Pak Sar Jomin Shad Bad
- Author: Humayun Azad
- Cover artist: Samar Majumdar
- Language: Bengali
- Subject: Religious fundamentalism
- Genre: Novel
- Publisher: Agamee Prakashani, Dhaka
- Publication date: 2004
- Publication place: Bangladesh
- Media type: Print (hardcover)
- ISBN: 984-401-769-6
- OCLC: 808109497
- Preceded by: 10,000 and one more rape! (2003)
- Followed by: Ekti Khuner Svapna (2004)

= Pak Sar Jamin Sad Bad =

2004 Bengali novel by Bangladeshi author Humayun Azad

Pak Sar Jomin Shad Bad (পাক সার জমিন সাদ বাদ "Blessed be the Sacred Land") is a 2004 Bangladeshi Bengali novel, written by Humayun Azad. The novel is based on an imagined Islamic fundamentalist political party that wants to make Bangladesh a Sharia law based Islamic state.

This novel was deeply critical of Pakistan's Islamic fundamentalists and their Bangladeshi collaborators before the independence of Bangladesh in 1971.

== Title and synopsis ==
The book title is a reference to the national anthem of Pakistan written in heavily Persianized Urdu by the Pakistani poet Hafeez Jullundhri in 1952. The first stanza of the song is as follows:

| Urdu lyrics | Transliteration | Translation |
| | pāk sarzamīn šād bād kišwar-ē ḥasīn šād bād tū nišān-ē ʿazm-ē ʿālī šān arⱬ-ē Pākistān! markaz-ē yaqīn šād bād | Blessed be the sacred land Happy be the bounteous realm Thou symbol of high resolve O Land of Pakistan! Blessed be the citadel of faith |

The main protagonist character of the novel is a member of a fictitious Islamist political party. The protagonist's views are expressed in his monologue, "We aren't alone. Our brothers all over the world are doing their work. If they fly a plane into a building somewhere, if cars crash into a hospital or a hotel, or if a bomb blast kills 300 people in some recreational center, then we know it's the work of our brothers; in other words, it is our work. This is Jihad."

The main male protagonist falls in love with a Hindu girl and later leaves the fundamentalist political party, he also leaves extremist ideology from his mentality.

== Controversy ==
Pak Sar Jamin Saad Baad, book was an indirect satirical criticism against the Bangladeshi Islamist far-right political party Bangladesh Jamaat-e-Islami. On 27 February 2004, Azad came under a vicious attack by unidentified assailants, it was assumed that the attackers were Islamic fundamentalists; Azad received threats after publishing this book in The Daily Ittefaq on 2003. The political party blamed by Azad in the book was titled as "Jama'-e-Jihad-e Islam Party", this party, its ideologies and activities written in the novel were believed to be a metaphor of Jamaat-e-Islami Bangladesh. Jamatul Mujahideen Bangladesh, a banned Islamist organization in the country, confessed to the Rapid Action Battalion (a law enforcement agency of Bangladesh government) in 2006 that Azad was attacked by their members, after some of the organization's leading members were arrested. After the attack, Azad was immediately taken to Combined Military Hospital (Dhaka) by the order of the then Prime Minister of Bangladesh Khaleda Zia.

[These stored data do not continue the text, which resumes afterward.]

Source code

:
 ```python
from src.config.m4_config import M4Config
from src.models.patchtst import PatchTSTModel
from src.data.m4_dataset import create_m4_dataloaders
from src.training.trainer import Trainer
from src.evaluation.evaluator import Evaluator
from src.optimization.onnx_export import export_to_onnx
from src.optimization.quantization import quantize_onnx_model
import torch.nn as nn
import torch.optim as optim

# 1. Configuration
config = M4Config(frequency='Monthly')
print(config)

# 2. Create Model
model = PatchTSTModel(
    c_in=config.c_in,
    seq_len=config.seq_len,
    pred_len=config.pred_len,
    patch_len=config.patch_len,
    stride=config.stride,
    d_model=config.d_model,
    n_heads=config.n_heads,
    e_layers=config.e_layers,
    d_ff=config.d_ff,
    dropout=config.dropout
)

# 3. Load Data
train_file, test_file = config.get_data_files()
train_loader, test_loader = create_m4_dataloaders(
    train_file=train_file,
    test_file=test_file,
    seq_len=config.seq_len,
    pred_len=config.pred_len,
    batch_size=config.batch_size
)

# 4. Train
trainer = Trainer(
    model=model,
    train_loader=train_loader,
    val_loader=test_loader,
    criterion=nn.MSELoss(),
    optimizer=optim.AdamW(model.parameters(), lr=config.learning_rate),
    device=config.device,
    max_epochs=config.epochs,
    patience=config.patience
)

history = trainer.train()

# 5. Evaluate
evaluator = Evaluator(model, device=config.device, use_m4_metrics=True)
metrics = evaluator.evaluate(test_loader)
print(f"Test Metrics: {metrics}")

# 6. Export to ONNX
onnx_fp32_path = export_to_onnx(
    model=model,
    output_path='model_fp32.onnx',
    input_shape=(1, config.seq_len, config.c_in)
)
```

In late July 2004, Azad wrote a moving letter to the Prime Minister of Bangladesh and other political leaders calling on them to restore freedom of speech in Bangladesh and pleading for protection to himself and his family. Azad died in August, 2004 in Germany following his recovery from ill-health, he died on the night of 11th of the month, the day he reached there.

== Criticism ==
Bangladeshi novelist, filmmaker and dramatist Humayun Ahmed called the book "so vulgar that anybody would be hurt after reading it. He doesn't have to be a fundamentalist."